# Plain-text document sources
══════
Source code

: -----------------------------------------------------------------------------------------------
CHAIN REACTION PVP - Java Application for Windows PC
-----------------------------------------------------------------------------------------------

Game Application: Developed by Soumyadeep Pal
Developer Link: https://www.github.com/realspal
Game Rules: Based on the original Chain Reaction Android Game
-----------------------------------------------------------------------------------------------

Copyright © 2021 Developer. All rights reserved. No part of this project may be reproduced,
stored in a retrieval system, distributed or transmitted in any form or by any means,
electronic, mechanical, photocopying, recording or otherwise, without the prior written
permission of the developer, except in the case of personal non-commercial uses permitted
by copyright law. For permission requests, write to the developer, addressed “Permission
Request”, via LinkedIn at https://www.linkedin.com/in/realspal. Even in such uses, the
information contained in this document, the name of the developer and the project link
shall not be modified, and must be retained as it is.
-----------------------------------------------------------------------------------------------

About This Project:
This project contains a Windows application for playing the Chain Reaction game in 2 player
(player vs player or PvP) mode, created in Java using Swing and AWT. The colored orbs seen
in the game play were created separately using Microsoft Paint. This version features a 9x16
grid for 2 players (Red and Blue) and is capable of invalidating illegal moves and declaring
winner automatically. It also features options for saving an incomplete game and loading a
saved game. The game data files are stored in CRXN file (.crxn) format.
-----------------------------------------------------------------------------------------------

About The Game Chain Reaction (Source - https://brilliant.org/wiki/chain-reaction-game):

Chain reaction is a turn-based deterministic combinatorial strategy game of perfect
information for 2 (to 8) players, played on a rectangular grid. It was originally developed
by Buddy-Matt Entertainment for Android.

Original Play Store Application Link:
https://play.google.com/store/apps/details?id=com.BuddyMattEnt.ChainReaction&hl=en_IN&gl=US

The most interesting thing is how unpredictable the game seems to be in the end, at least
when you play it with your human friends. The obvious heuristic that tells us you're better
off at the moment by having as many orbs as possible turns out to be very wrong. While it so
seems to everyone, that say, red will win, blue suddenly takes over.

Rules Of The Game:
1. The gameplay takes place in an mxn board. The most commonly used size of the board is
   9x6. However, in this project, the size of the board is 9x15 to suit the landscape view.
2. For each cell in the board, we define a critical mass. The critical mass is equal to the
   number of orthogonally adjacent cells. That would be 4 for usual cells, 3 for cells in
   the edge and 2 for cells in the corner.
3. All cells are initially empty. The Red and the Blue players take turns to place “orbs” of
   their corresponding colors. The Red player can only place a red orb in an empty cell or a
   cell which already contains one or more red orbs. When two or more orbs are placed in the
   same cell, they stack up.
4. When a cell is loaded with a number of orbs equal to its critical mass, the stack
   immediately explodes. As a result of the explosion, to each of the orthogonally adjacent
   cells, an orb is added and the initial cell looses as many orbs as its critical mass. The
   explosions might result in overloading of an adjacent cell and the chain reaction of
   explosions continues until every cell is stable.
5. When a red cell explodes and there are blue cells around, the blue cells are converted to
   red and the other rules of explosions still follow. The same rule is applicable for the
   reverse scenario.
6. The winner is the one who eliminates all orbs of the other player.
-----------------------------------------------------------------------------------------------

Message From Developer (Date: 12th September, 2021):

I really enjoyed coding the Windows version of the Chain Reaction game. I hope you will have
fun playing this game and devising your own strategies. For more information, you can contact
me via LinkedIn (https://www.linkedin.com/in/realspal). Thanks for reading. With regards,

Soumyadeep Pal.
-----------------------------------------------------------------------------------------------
══════
All of the entries above must be transcribed exactly.

Source code

: -----------------------------------------------------------------------------------------------
CHAIN REACTION PVP - Java Application for Windows PC
-----------------------------------------------------------------------------------------------

Game Application: Developed by Soumyadeep Pal
Developer Link: https://www.github.com/realspal
Game Rules: Based on the original Chain Reaction Android Game
-----------------------------------------------------------------------------------------------

Copyright © 2021 Developer. All rights reserved. No part of this project may be reproduced,
stored in a retrieval system, distributed or transmitted in any form or by any means,
electronic, mechanical, photocopying, recording or otherwise, without the prior written
permission of the developer, except in the case of personal non-commercial uses permitted
by copyright law. For permission requests, write to the developer, addressed “Permission
Request”, via LinkedIn at https://www.linkedin.com/in/realspal. Even in such uses, the
information contained in this document, the name of the developer and the project link
shall not be modified, and must be retained as it is.
-----------------------------------------------------------------------------------------------

About This Project:
This project contains a Windows application for playing the Chain Reaction game in 2 player
(player vs player or PvP) mode, created in Java using Swing and AWT. The colored orbs seen
in the game play were created separately using Microsoft Paint. This version features a 9x16
grid for 2 players (Red and Blue) and is capable of invalidating illegal moves and declaring
winner automatically. It also features options for saving an incomplete game and loading a
saved game. The game data files are stored in CRXN file (.crxn) format.
-----------------------------------------------------------------------------------------------

About The Game Chain Reaction (Source - https://brilliant.org/wiki/chain-reaction-game):

Chain reaction is a turn-based deterministic combinatorial strategy game of perfect
information for 2 (to 8) players, played on a rectangular grid. It was originally developed
by Buddy-Matt Entertainment for Android.

Original Play Store Application Link:
https://play.google.com/store/apps/details?id=com.BuddyMattEnt.ChainReaction&hl=en_IN&gl=US

The most interesting thing is how unpredictable the game seems to be in the end, at least
when you play it with your human friends. The obvious heuristic that tells us you're better
off at the moment by having as many orbs as possible turns out to be very wrong. While it so
seems to everyone, that say, red will win, blue suddenly takes over.

Rules Of The Game:
1. The gameplay takes place in an mxn board. The most commonly used size of the board is
   9x6. However, in this project, the size of the board is 9x15 to suit the landscape view.
2. For each cell in the board, we define a critical mass. The critical mass is equal to the
   number of orthogonally adjacent cells. That would be 4 for usual cells, 3 for cells in
   the edge and 2 for cells in the corner.
3. All cells are initially empty. The Red and the Blue players take turns to place “orbs” of
   their corresponding colors. The Red player can only place a red orb in an empty cell or a
   cell which already contains one or more red orbs. When two or more orbs are placed in the
   same cell, they stack up.
4. When a cell is loaded with a number of orbs equal to its critical mass, the stack
   immediately explodes. As a result of the explosion, to each of the orthogonally adjacent
   cells, an orb is added and the initial cell looses as many orbs as its critical mass. The
   explosions might result in overloading of an adjacent cell and the chain reaction of
   explosions continues until every cell is stable.
5. When a red cell explodes and there are blue cells around, the blue cells are converted to
   red and the other rules of explosions still follow. The same rule is applicable for the
   reverse scenario.
6. The winner is the one who eliminates all orbs of the other player.
-----------------------------------------------------------------------------------------------

Message From Developer (Date: 12th September, 2021):

I really enjoyed coding the Windows version of the Chain Reaction game. I hope you will have
fun playing this game and devising your own strategies. For more information, you can contact
me via LinkedIn (https://www.linkedin.com/in/realspal). Thanks for reading. With regards,

Soumyadeep Pal.
-----------------------------------------------------------------------------------------------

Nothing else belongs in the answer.